Rewrite the listing from its first line through the line containing "Celery & Email Integration", replacing "Feature Branch" with "Development Branch" and leaving everything else unchanged.

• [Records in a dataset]
□ □ □ □ □

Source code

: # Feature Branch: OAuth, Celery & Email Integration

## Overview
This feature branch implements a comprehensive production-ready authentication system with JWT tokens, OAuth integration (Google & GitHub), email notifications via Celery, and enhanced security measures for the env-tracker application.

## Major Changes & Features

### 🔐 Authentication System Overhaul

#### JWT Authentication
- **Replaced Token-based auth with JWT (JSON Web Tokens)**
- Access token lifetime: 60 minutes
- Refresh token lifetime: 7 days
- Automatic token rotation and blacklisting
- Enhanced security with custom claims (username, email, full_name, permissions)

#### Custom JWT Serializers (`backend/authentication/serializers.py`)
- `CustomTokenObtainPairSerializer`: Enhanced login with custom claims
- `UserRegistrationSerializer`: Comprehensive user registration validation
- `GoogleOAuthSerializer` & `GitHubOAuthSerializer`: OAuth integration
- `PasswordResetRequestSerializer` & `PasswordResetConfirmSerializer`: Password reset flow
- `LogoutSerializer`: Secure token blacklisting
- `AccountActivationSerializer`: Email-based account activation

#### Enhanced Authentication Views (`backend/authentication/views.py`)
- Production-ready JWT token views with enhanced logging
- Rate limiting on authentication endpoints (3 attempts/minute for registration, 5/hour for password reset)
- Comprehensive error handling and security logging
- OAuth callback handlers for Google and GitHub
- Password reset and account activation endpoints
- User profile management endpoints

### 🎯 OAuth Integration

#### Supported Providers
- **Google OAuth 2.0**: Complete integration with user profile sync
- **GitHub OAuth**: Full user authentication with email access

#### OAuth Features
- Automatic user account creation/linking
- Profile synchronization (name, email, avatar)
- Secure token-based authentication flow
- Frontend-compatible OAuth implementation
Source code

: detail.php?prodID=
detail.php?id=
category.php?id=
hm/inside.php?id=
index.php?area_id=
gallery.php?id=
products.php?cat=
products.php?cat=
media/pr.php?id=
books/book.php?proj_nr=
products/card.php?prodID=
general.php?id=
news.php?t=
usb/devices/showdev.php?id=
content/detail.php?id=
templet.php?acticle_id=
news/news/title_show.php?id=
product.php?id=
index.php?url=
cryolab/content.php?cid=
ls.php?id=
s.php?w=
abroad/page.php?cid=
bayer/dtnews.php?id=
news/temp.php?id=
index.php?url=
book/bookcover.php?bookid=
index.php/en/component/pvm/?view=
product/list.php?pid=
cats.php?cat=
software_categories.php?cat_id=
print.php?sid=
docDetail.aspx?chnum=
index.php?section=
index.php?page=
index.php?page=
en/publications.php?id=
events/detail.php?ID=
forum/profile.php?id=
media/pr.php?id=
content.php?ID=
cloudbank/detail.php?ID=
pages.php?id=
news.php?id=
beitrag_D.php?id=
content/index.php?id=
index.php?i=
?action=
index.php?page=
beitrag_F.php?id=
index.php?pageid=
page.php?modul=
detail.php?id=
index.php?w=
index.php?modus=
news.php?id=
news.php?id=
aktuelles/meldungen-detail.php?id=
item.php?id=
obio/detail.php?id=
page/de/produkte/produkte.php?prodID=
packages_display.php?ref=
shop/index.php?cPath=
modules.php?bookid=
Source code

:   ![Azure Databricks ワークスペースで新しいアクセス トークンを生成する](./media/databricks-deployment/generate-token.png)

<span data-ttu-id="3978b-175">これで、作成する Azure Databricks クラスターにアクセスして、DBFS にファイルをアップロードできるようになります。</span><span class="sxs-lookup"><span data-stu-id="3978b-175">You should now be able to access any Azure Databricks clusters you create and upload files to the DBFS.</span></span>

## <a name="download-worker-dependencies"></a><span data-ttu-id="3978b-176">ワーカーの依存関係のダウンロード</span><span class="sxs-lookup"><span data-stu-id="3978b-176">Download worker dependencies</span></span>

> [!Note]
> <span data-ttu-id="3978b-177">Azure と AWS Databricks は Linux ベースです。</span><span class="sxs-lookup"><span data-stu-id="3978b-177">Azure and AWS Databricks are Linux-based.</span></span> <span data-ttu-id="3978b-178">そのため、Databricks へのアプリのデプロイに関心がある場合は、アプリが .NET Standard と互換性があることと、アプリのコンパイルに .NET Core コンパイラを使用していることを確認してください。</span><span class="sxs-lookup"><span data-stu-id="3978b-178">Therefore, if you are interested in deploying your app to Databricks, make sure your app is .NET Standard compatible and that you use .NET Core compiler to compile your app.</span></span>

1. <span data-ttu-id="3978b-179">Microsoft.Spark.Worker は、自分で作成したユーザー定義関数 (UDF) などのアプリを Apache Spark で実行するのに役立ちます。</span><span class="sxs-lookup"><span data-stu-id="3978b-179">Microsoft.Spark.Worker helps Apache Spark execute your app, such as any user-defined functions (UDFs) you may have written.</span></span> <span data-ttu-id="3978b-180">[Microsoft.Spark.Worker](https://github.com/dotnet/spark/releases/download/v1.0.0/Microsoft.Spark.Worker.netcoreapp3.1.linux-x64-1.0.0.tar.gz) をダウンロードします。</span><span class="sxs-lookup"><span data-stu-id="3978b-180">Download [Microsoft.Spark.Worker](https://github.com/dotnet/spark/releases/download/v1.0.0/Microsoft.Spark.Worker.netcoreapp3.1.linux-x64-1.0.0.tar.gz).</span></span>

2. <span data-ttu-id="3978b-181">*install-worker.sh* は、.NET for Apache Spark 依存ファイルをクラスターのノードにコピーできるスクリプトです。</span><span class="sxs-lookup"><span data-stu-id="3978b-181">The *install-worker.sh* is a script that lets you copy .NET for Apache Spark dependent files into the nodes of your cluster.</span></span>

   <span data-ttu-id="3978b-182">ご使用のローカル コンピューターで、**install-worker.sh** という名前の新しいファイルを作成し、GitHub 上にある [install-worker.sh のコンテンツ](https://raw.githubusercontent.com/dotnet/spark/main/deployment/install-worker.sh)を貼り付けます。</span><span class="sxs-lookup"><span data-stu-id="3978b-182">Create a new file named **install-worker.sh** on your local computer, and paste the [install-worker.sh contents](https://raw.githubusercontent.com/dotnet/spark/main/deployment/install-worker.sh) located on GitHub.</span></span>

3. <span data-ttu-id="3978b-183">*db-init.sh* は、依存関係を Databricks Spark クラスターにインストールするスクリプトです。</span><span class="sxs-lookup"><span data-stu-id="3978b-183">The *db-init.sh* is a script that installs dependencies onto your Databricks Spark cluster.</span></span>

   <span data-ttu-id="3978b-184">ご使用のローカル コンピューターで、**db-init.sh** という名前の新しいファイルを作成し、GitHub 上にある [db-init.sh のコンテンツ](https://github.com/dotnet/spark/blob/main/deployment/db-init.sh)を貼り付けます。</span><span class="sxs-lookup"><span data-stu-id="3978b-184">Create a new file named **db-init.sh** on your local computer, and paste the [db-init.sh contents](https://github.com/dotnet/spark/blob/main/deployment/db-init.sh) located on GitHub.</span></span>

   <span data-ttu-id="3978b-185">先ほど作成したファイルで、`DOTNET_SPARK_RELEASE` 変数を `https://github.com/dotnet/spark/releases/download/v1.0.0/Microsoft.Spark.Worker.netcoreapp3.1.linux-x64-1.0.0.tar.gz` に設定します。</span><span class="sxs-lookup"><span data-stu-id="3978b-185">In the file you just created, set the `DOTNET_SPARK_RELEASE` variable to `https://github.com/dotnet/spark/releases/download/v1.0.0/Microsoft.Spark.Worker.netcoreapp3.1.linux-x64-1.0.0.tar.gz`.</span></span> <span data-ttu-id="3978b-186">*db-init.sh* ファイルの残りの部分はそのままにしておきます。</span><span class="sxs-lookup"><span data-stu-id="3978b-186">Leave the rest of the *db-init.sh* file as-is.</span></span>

□ □ □ □ □

• [Reply to the exercise]
Source code

: # Development Branch: OAuth, Celery & Email Integration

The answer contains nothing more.